▶ **ESTRATTO**
------------

Il Caucaso è la culla della viticoltura
Ancora una volta, la scienza conferma come il Caucaso sia stata la culla della viticoltura mondiale, in particolar modo nell’area tra mar Caspio e Mar Nero, caratterizzata da fertili colline a circa mille metri di altitudine, oggi caratterizzate da climi tendenzialmente aridi con piovosità annua tra 350 e 550 millimetri e temperature medie di 13 gradi, ma in antichità interessate da climi più miti, con la vite eurasiatica che si era ben adattata. Dagli studi sono emerse conferme non solo sulla diffusione della viticoltura ma anche sull’uso del vino tra le popolazioni di questa area a nord dell’antica Mesopotamia, appartenenti alla cosiddetta cultura di “Shulaveri-Shomutepe”. Di questi eventi ancestrali di vinificazione, fanno sapere i ricercatori dell’Università di Milano, restano tracce nel mito di Dioniso e nel racconto biblico di Noé che produce il primo vino dopo la fine del diluvio. Il monte Ararat, in cui secondo la tradizione si sarebbe arenata l’Arca, dista poco più di 200 km dall’area di scavo. Difficile, tra le due località di Hajji Firuz Tepe e di Shulaveri e Gadachrili, determinare quale abbia la priorità in relazione alla produzione vinicola e alla cosiddetta domesticazione della vite selvatica, nonché alla sua diffusione. Per gli studiosi, stabilire ciò richiederebbe ulteriori ricerche sul dna delle viti selvatiche. Sta di fatto che, proprio come la cultura vinicola della Georgia contemporanea, il vino probabilmente serviva anche come medicinale, era una sostanza che alterava la mente e una merce molto apprezzata. Per tale motivo, divenne fulcro di culti religiosi, elemento dell’alimentazione, delle economie e della società in generale.

------------

▶ **MATERIALE FORNITO**
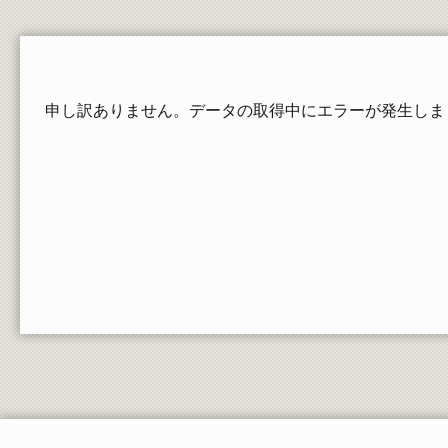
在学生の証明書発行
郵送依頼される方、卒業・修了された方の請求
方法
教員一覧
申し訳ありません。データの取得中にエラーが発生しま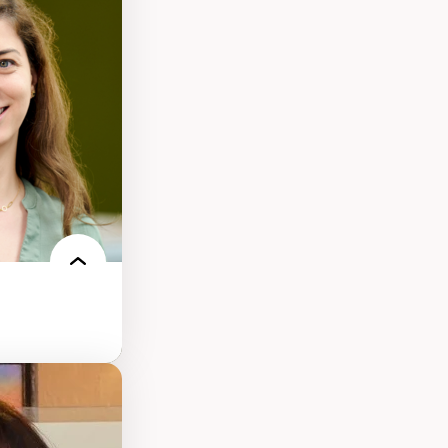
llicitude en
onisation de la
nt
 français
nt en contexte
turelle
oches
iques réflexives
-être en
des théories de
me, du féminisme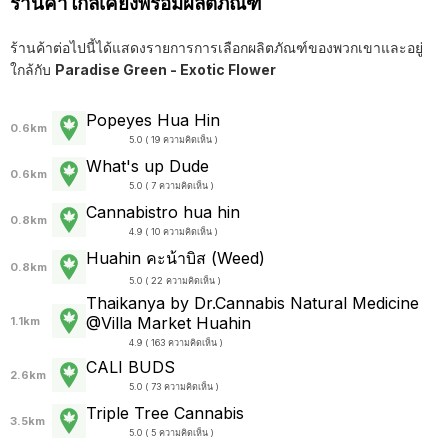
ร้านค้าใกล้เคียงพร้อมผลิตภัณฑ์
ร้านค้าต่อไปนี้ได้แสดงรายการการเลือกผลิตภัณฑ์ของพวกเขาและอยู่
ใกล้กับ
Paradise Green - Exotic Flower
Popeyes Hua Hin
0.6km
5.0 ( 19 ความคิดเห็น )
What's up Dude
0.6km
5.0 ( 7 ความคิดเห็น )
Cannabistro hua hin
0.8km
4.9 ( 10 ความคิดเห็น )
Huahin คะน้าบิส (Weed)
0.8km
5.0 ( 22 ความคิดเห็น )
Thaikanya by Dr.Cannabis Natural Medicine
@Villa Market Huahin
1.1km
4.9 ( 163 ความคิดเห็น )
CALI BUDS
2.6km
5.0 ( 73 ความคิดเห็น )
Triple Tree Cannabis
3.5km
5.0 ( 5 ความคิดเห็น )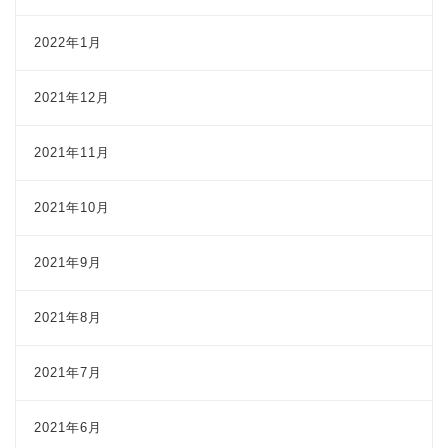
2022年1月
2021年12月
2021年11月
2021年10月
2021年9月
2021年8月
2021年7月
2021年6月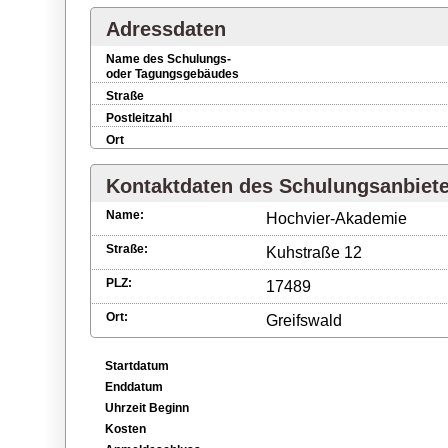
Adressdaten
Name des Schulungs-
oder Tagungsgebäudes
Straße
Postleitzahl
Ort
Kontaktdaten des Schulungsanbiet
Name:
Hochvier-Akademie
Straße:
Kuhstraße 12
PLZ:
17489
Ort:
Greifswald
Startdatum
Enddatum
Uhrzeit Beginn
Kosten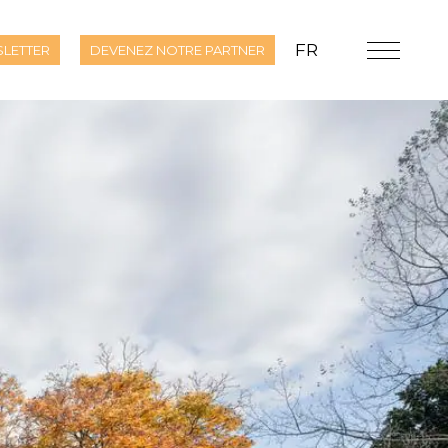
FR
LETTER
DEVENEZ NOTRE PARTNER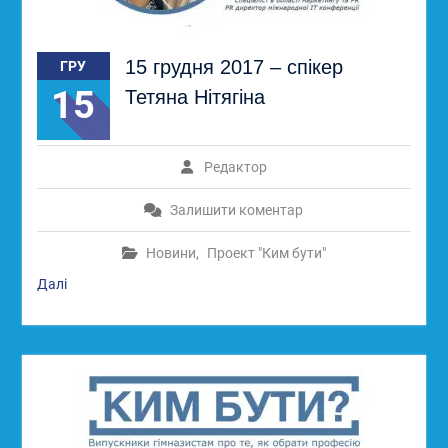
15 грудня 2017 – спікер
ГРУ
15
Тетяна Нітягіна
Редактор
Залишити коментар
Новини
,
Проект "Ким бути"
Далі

------------

▶ **CONSEGNA**
Prosegui l'estratto sul Caucaso come culla della viticoltura, riprendendo subito dopo la sua ultima frase. Le voci sono materiale a sé stante, distinto dall'estratto.

▶ **RISPOSTA**
Il gruppo di ricerca italiano non si ferma e sta lavorando a un nuovo studio. Dopo aver contribuito a contestualizzare a livello climatico e biologico la presenza della vite nell’areale archeologico indagato in Georgia, ora studia gli effetti che la variabilità del clima ha avuto nelle fasi successive all’evento di prima vinificazione e fino ai giorni nostri. C’è molto da scoprire ancora sulla storia del vino. Infatti, molte altre regioni del Vicino Oriente, in particolare l’ampio arco montuoso al confine nord della Mezzaluna Fertile, restano da investigare e tutte da studiare da un punto di vista scientifico.